BioPrime® Total for Agilent® aCGH
- Improved call rates and less channel bias with optimized Alexa Fluor® 3 and 5 dye formulation
- Eliminate complicated volume-reduction steps with PureLink™ purification included
- Simplified workflow with master mix formulation including restriction enzymes, Alu I & RSA I
Improved call rates and reduced channel bias
QC results for the BioPrime® Total for Agilent® aCGH Labeling kit, BioPrime® Total and Agilent Genomic DNA Enzymatic Labeling kit.
|DLRSpread||Signal-To-Noise Green||Signal-To-Noise Red|
|BioPrime® Total for Agilent® aCGH||0.19 ± 0.007||162 ± 0.67||107 ± 30|
|BioPrime® Total||0.195 ± 0.02||37 ± 4||62 ± 5|
|Agilent Genomic DNA Enzymatic Labeling Kit||0.13 ± 0.01||39 ± 2.0||36 ± 1.44|
Each labeling reaction started with 1µg of double digested MCF7 and normal breast DNA, and followed the standard conditions per Agilent CGH array recommendations. Labeled reactions using the Agilent Genomic DNA Enzymatic Labeling kit with GE Amersham Cy dyes were purified with Microcon (Millipore). Labeled DNA from BioPrime® Total for Agilent® aCGH Labeling kit and BioPrime® Total was purified using the included Purelink™ purification columns. Array data were collected from Agilent aCGH 4x44K arrays using Agilent array scanner, Feature Extraction and CGH Analytical Software. BioPrime® Total for Agilent® aCGH Labeling kit produced excellent DLRSpread value and higher signal-to-noise ratios. This indicated that the Invitrogen’s new kit had higher efficiency in labeling the DNA samples and that probe-to-probe noise remained low.
Eliminate complicated volume-reduction steps
Comparing PureLink™ (Invitrogen) and Microcon (Agilent) indicates that the majority of the free nucleotides are removed with PureLink™ purification. In addition PureLink™ also produces more higher molecular weight reaction products. The labeling data (not shown) further indicated that there is no purification bias for labeled and unlabeled nucleotides, as the DOL was not effected by two purification methods.
Figure 1. TBE Urea Gel of Labeling Kinetics.
Reaction products were separated by electrophoresis in 6% TBE-Urea gels and visualized on a Typhoon scanner/imager (Applied Biosystems) using the fluorescein channel (MW markers) and Cy/AF channels (labeling reaction products).
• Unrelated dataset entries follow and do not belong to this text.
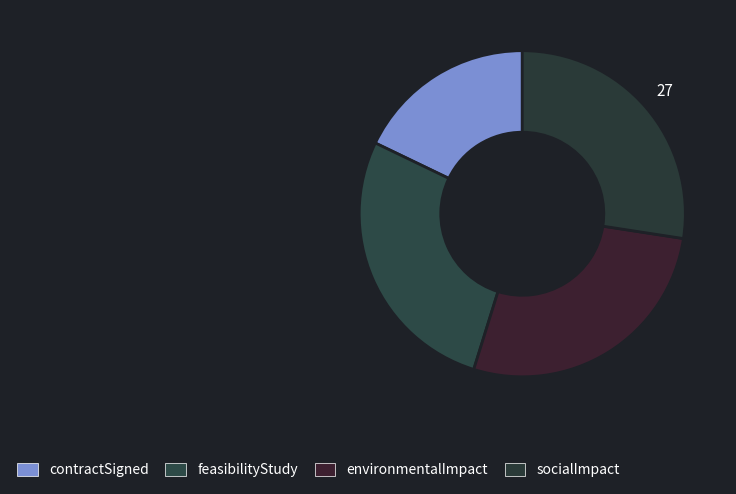

How many segments does this pie chart have?

4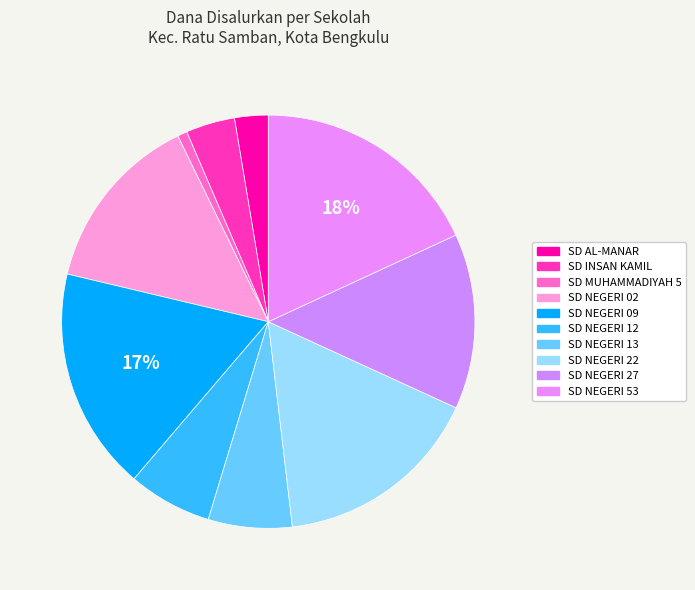

Is SD NEGERI 12 the majority of the pie?

No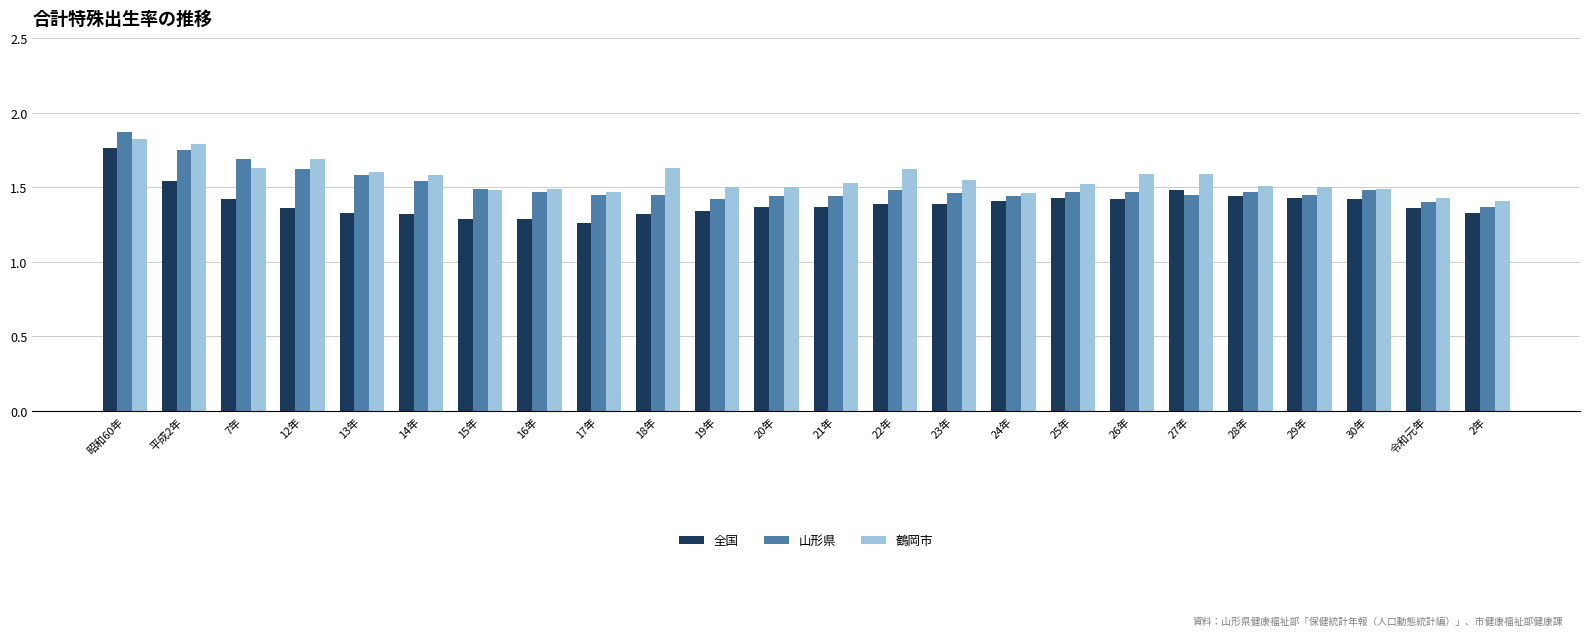

What is the label of the 14th bar from the left?

22年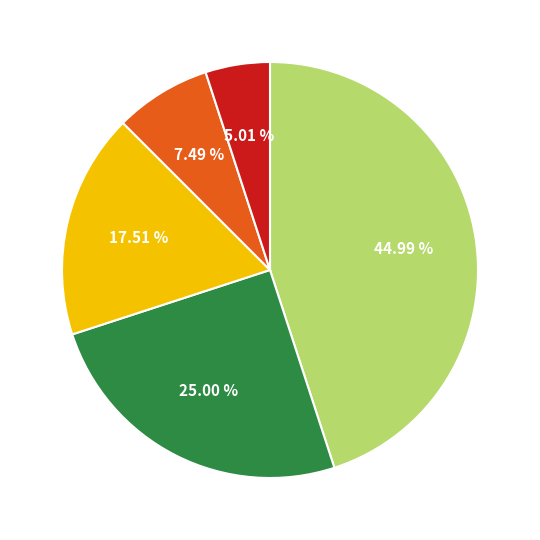

Is there a majority slice in this chart?

No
Lane 1: Purelink™ Normal Lane 3: Microcon® Normal
Lane 2: Purelink™ MCF7 Lane 4: Microcon® MCF7
Lane 7: Purelink™ Normal Lane 9: Microcon® Normal
Lane 8: Purelink™ MCF7 Lane 10: Microcon® MCF7
Lane 5&6: BioVentures fluorescein labeled Map Marker
Contains Alexa Fluor® 3 Oligo aCGH 2X reaction mix and Alexa Fluor® 5 Oligo aCGH 2x reaction mix, Exo-Klenow fragment (40 U/µl), 5 mM EDTA, TE Buffer, control DNA (Salmon Sperm), Alu I (10 U/µl), RSA I (10 U/µl). Store at -80°C for long term storage. The 2X Reaction Mixes may be stored at +4°C for up to 4 weeks and should be protected from light. Also contains Purelink™ Genomic DNA purification columns and purification buffers. Store at room temperature. All components are guaranteed for 6 months when properly stored.